Conta a lenda, que no dia seguinte Martinho teve uma visão e ouviu uma voz que lhe disse: «Cada vez que fizeres o bem ao mais pequeno (no sentido social de mais desprotegido) dos teus irmãos é a mim que o fazes». A partir desse dia Martinho passa a olhar para os cristãos de outro modo. Recordamos que o Cristianismo teve dificuldade em se impor como religião, e que um passo importante dado, nesse sentido, foi por Constantino I, que, em 313, permite que o Catolicismo seja livremente praticado no Império. Com o tempo foi aceite como religião do Estado. 
 

Constantino - o Grande - acreditou que o deus dos cristãos, que ele, de início associava ao Sol, o protegia e que lhe proporcionara a grande vitória contra Maxêncio, em 312. Acabará senhor absoluto do Império, tanto a Oriente, como a Ocidente, depois da vitória sobre Licínio, em 324. Consta que Constantino I terá visto no céu, antes da batalha com Maxêncio, a frase: «In Hoc Signo Vinces (Por este símbolo(cruz de Cristo) vencerás)» e daí o início da sua conversão. A testemunhar essa conversão existe o Arco de Constantino, em Roma, erigido para celebrar a vitória, onde consta a frase «por inspiração da Divindade e pela sua (de Constantino) grandeza de espírito». A testemunhar a sua conversão há o facto de o prefeiro pretoriano da Hispânia, Acílio Severo, conhecido por Lactâncio ter sido o primeiro prefeito cristão de Roma, em 326. 
            

Constantino I fundou a cidade de Constantinopla, onde fez a nova capital do Império, na antiga Bizâncio, e mandou edificar inúmeras igrejas, para o culto cristão, por todo o Império.
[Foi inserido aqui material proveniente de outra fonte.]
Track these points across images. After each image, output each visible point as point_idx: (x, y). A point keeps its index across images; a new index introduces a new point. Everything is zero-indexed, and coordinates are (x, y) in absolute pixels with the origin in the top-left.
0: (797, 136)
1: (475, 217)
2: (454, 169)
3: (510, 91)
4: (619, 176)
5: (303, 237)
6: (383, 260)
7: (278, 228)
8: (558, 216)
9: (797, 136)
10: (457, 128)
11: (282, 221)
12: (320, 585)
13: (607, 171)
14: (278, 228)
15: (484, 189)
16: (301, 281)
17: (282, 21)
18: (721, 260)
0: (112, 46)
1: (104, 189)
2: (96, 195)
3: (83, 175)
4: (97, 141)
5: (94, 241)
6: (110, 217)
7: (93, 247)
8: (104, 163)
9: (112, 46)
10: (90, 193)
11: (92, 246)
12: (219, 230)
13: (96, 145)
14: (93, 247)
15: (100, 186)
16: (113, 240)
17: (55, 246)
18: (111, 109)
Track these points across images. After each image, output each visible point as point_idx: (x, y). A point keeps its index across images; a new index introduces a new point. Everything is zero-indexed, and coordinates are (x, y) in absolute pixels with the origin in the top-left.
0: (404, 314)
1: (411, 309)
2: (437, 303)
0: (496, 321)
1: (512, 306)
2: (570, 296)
A cidade foi sagrada no ano 330. As mais importantes igrejas foram a basílica de Latrão, a igreja de São Pedro, em Roma, a igreja do Santo Sepulcro, em Jerusalém, bem como basílicas em Numídia e em Trèves. Deu-se origem às fundações da Igreja da Santa Sabedoria (Hagia Sophia), em Constantinopla, que, viria, em 1453 a ser tomada pelos árabes e Constantinopla passou a chamar-se Istambul. Constantino I é baptizado no leito de morte, no ano de 337 e sepultado na basílica dos Apóstolos naquela cidade. Deixa o império dividido pelos seus três filhos Constantino II, Constâncio e Constante, que vão lutar entre si ficando senhor do Império Constâncio II.
 

A LENDA DE MARTINHO 

Depois do encontro de Martinho com o pobre que seria o próprio Jesus, sente-se um homem novo e é baptizado, na Páscoa de 337 ou 339. São Martinho renunciando a espada. Pintura mural na Igreja de São Francisco de Assis (1317)Martinho entende que não pode perseguir os seus irmãos na fé. Percebe, que os outros são, na realidade, mais seus irmãos que inimigos. Só tem uma solução - o exílio, porque, oficialmente, só podia sair do exército com 40 anos. Hoje o sentido de irmão está, no Ocidente, perfeitamente interiorizado, mas, na época era algo de totalmente revolucionário. Era uma sociedade estratificada, e os grandes senhores, onde se incluía a classe militar, não se misturavam com a plebe, e muito menos um escravo era considerada pessoa humana. Daí Cristo ter sido crucificado. O amor entre todos, como irmãos que pregava era verdadeiramente contra os usos do tempo. Todos o que o seguiram e praticaram a solidariedade eram vistos como marginais e mais ou menos perseguidos.
             Martinho, ainda militar, mas com uma dispensa vai ter com Hilário (mais tarde Santo Hilário) a Poitiers. Funda primeiro o mosteiro de Ligugé e depois o mosteiro de Marmoutier, perto de Tour, com um seminário. Entretanto a sua fama espalha-se. Muitos homens vão seguir Martinho e optar pela a vida monástica. Com o tempo, as suas pregações, o seu exemplo de despojamento e simplicidade, fazem dele um homem considerado santo. É aclamado bispo de Tours, provavelmente em Julho de 371. Preocupado com a família, lá longe, e com todo o entusiasmo de um convertido vai à Hungria visitar a família e converte a mãe.
             A vida de São Martinho foi dedicada à pregação. Como era prática no tempo, mandou destruir templos de deuses considerados pagãos, introduziu festas religiosas cristãs e defende a independência da Igreja do poder político, o que era muito avançado para a época. Nem sempre a sua acção foi bem aceite, daí ter sido repudiado, e, por vezes, maltratado.